He did not surprise me when he spoke eloquently from the National Cathedral, or again before the Joint Houses of Congress, when he laid out the Bush Doctrine. He did not surprise me when he did it again at West Point, or when he went visionary at Whitehall (don’t try to find a tape of it, honey, that was ONE SPEECH C-Span never re-ran and the press quickly tried to move along from).

There were no surprises in President Bush’s invasion of Afghanistan to battle AlQaeda. There were no surprises when he went after an Iraq which everyone believed had WMD, an Iraq that had tried to assassinate an American President, an Iraq whose NYC consul did not lower its flag to half-mast after 9/11.

Actually, there was one surprise. He did surprise me by going back to the UN, and back to the UN, in that mythical “rush to war” we heard so much about. But then again, the effort in Iraq was never as “unilateral” as it had been painted.

> Exercise objective
Summarize the passage above about President Bush in two sentences.

> Provided data
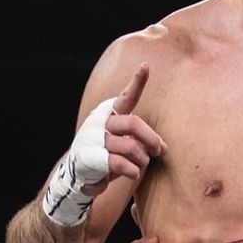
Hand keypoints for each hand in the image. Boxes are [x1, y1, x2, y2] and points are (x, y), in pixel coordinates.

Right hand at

> Answer to this task
The writer says that Bush's speeches at the National Cathedral, before Congress, at West Point and at Whitehall were no surprise, and neither were his invasion of Afghanistan or his going after Iraq. The one surprise was his going back to the UN again and again, and the writer adds that the Iraq effort was never as "unilateral" as it had been painted.